Thomas Builds-the-Fire smiled. She was a mental gymnast, too. She pulled her leg straight up against her body so that she could’ve kissed her kneecap.

“I wish I could do that,” Thomas said.

Victor was ready to jump out of the plane. Thomas, that crazy Indian storyteller with ratty old braids and broken teeth, was flirting with a beautiful Olympic gymnast. Nobody back home on the reservation would ever believe it.

“Well,” the gymnast said. “It’s easy. Try it.”

Thomas grabbed at his leg and tried to pull it up into the same position as the gymnast. He couldn’t even come close, which made Victor and the gymnast laugh.

“Hey,” she asked. “You two are Indian, right?”

“Full-blood,” Victor said.

“Not me,” Thomas said. “I’m half magician on my mother’s side and half clown on my father’s.”

They all laughed.

“What are your names?” she asked.

“Victor and Thomas.”

“Mine is Cathy. Pleased to meet you all.”

The three of them talked for the duration of the flight.
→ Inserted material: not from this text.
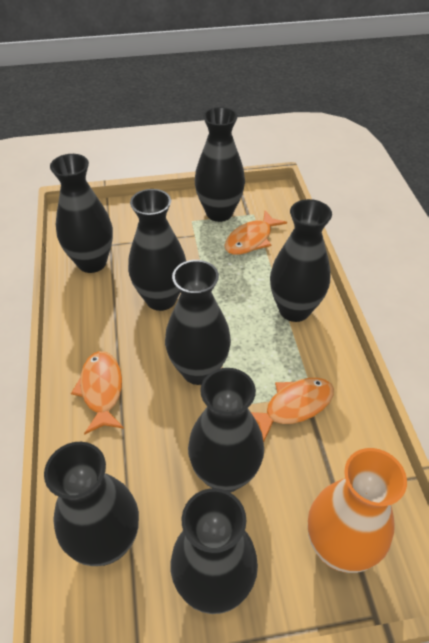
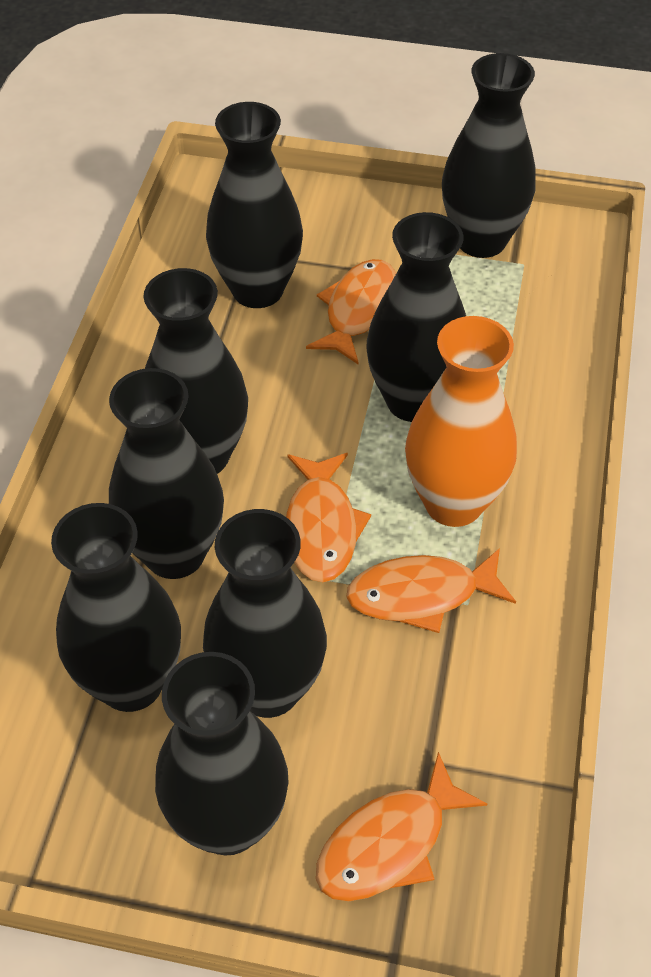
orange fish: [71,351,124,434] [225,210,287,255] [251,378,334,443] = 3 -> [286,453,371,582] [306,259,396,365] [316,752,487,901] [346,548,516,633] = 4

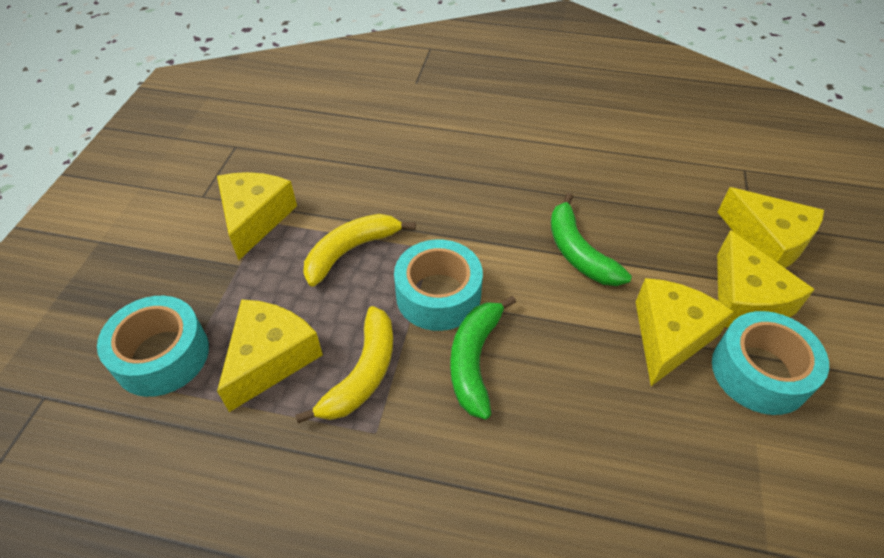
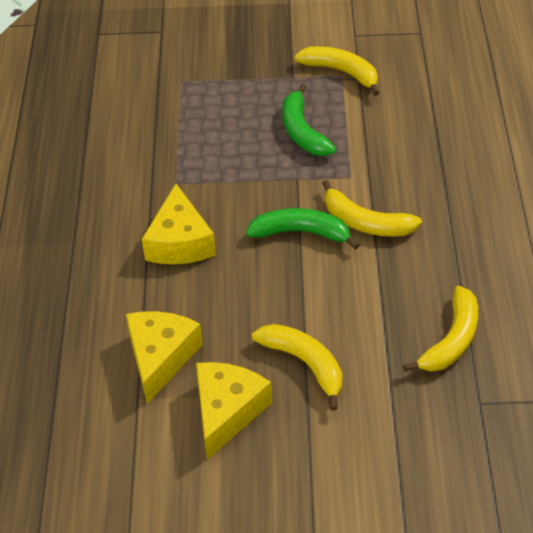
turquoise tape: [97,296,209,397] [394,239,483,331] [712,311,829,415] = 3 -> none = 0
yellow banana: [295,306,393,423] [303,214,416,287] = 2 -> [252,324,342,411] [294,46,379,96] [322,180,422,237] [403,286,478,372] = 4
yellow cheese: [217,172,297,260] [217,299,323,412] [636,278,734,386] [717,230,815,328] [718,187,824,268] = 5 -> [126,311,203,404] [142,184,216,264] [196,362,272,460] = 3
Cathy the gymnast complained about the government, how they screwed the 1980 Olympic team by boycotting.

“Sounds like you all got a lot in common with Indians,” Thomas said.

Nobody laughed.

After the plane landed in Phoenix and they had all found their way to the terminal, Cathy the gymnast smiled and waved good-bye.

“She was really nice,” Thomas said.

“Yeah, but everybody talks to everybody on airplanes,” Victor said. “It’s too bad we can’t always be that way.”